| DATA EXTRACTS |

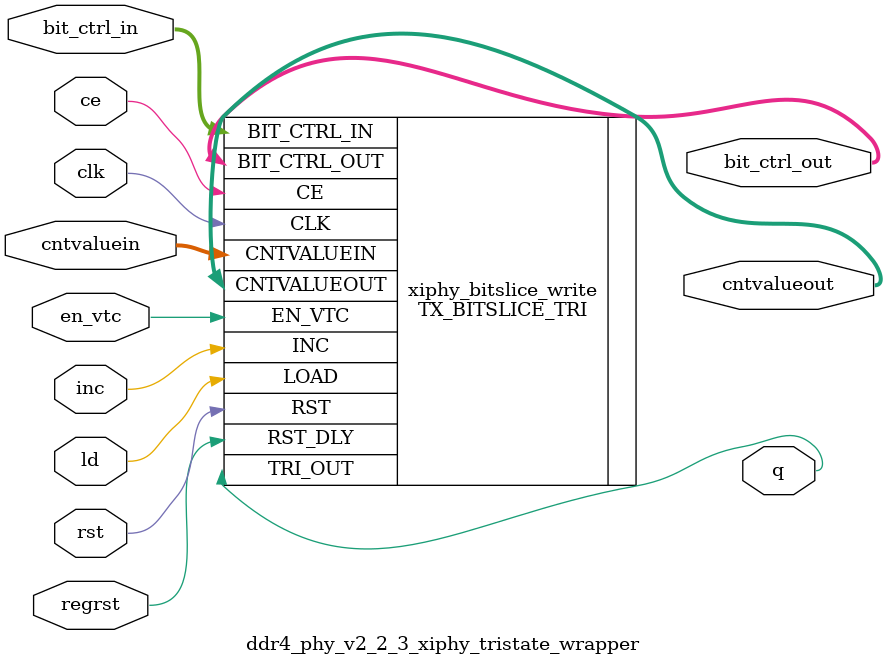
<source format=sv>

`timescale 1ps / 1ps

module ddr4_phy_v2_2_3_xiphy_tristate_wrapper #(

   parameter integer   DATA_WIDTH	= 8,           //8, 4, 1-bit interface 
   parameter           INIT             = 1'b0,        //Initial Oserdes value
   parameter           DELAY_TYPE       = "FIXED",     //FIXED, VAR_LOAD, VARIABLE type of ODELAY     
   parameter           DELAY_FORMAT     = "TIME",      //TIME (mc_fixed_dly_ratio = (2*9)*(1000000/REFCLK_FREQ/DELAY_VAL), COUNT (mc_fixed_delay_ratio={9'b0, DELAY_VAL})
   parameter           UPDATE_MODE      = "ASYNC",     //ASYNC (mc_le_manual=0,mc_le_async=1), SYNC(mc_le_manual=0,mc_le_sync=0), MANUAL (mc_le_manual=1,mc_le_async=0)
   parameter           DELAY_VAL        = 0,           //0 to 1250 ps
   parameter real      REFCLK_FREQ	= 300.0,       //300-2667 MHz
   parameter           OUTPUT_PHASE_90  = "FALSE",      //Delay DQ phase by 90 wrt write DQS
   parameter           NATIVE_ODELAY_BYPASS  = "FALSE",     //Delay DQ phase by 90 wrt write DQS
   parameter           SIM_DEVICE            = "ULTRASCALE"
) (
  input          ce,                 // odelay ce
  input          clk,                // odelay clk
  input          inc,                // odelay inc
  input          ld,                 // odelay ld
  input  [8:0]   cntvaluein,         // odelay 
  output [8:0]   cntvalueout,        // odelay cntvalueout
  output         q,                  // TX q output
  input          regrst,             // odelay reset
  input          rst,                // oserdes reset
  input          en_vtc,             // odelay en_vtc
  //Ribbon cable input bus from bitslice control 
//  input  [3:0]   nib_ctrl_in,        // {ddr_clk, div2_clk, div4_clk, ctrl_clk}  

  //Ribbon cable per-bit input bus from bitslice control 
  input  [39:0]  bit_ctrl_in,
  // {div4_clk, div2_clk, ddr_clk, force_oe_b, d[7:0], ctl2bs_tx_ddr_phase_sel, tx_bs_reset, tx_mux_360_p_sel, tx_mux_360_n_sel, tx_mux_720_p0_sel, tx_mux_720_p1_sel, tx_mux_720_p2_sel, tx_mux_720_p3_sel, 
  //toggle_div2_sel, ctl2bs_dynamic_mode_en, ctrl_ce, ctrl_inc, ctrl_ld, ctrl_dly[8:0], ctrl_clk}  

  //Ribbon cable per-bit output bus to bitslice control 
  //{bs2ctl_tx_ddr_phase_sel, vtc_ready, cntvalueout[8:0]}         
//  input  [10:0]  bit_ctrl_out 
  output  [39:0]  bit_ctrl_out

);

`ifdef ULTRASCALE_PHY_BLH
B_TX_BITSLICE_TRI #(
`else
TX_BITSLICE_TRI #(
`endif
   .DATA_WIDTH              (DATA_WIDTH),       //8, 2, 1
   .DELAY_FORMAT            (DELAY_FORMAT),     //TIME, COUNT
   .UPDATE_MODE             (UPDATE_MODE),      //SYNC, ASYNC, MANUAL 
   .INIT	                (INIT),             //Initial Oserdes value             
   .DELAY_TYPE   	        (DELAY_TYPE),       //FIXED, VAR_LOAD, VARIABLE
   .DELAY_VALUE	            (DELAY_VAL),        //0 to 1250 ps
   .REFCLK_FREQUENCY	    (REFCLK_FREQ),      //300-2667
   .OUTPUT_PHASE_90	        (OUTPUT_PHASE_90),   //delay output phase by 90
`ifndef ULTRASCALE_PHY_BLH
   .SIM_DEVICE              (SIM_DEVICE),
`endif
   .NATIVE_ODELAY_BYPASS    (NATIVE_ODELAY_BYPASS)
) 
xiphy_bitslice_write
(
   .CE                      (ce),
   .CLK                     (clk),
   .INC                     (inc),
   .LOAD                    (ld),
   .CNTVALUEIN              (cntvaluein),
   .CNTVALUEOUT             (cntvalueout),
   .TRI_OUT                 (q),
   .RST_DLY                 (regrst),
   .RST                     (rst),
   .EN_VTC                  (en_vtc),
 //  .NIB_CTRL_IN             (nib_ctrl_in),
   .BIT_CTRL_IN             (bit_ctrl_in),
   .BIT_CTRL_OUT            (bit_ctrl_out)
);

endmodule


</source>
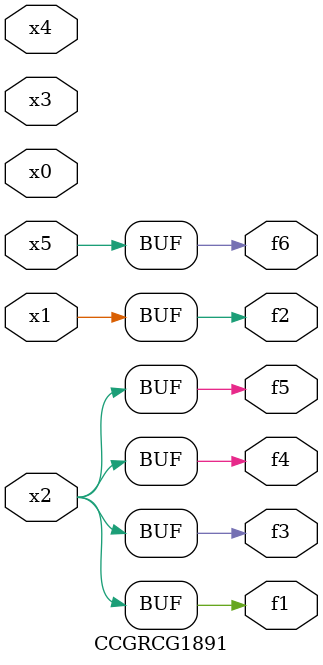
<source format=v>
module CCGRCG1891(
	input x0, x1, x2, x3, x4, x5,
	output f1, f2, f3, f4, f5, f6
);
	assign f1 = x2;
	assign f2 = x1;
	assign f3 = x2;
	assign f4 = x2;
	assign f5 = x2;
	assign f6 = x5;
endmodule

</source>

| TASK TO COMPLETE |
Scan the material above for the word "ASYNC". Copy each line where it occurs.

| FINAL ANSWER |
   parameter           UPDATE_MODE      = "ASYNC",     //ASYNC (mc_le_manual=0,mc_le_async=1), SYNC(mc_le_manual=0,mc_le_sync=0), MANUAL (mc_le_manual=1,mc_le_async=0)
   .UPDATE_MODE             (UPDATE_MODE),      //SYNC, ASYNC, MANUAL 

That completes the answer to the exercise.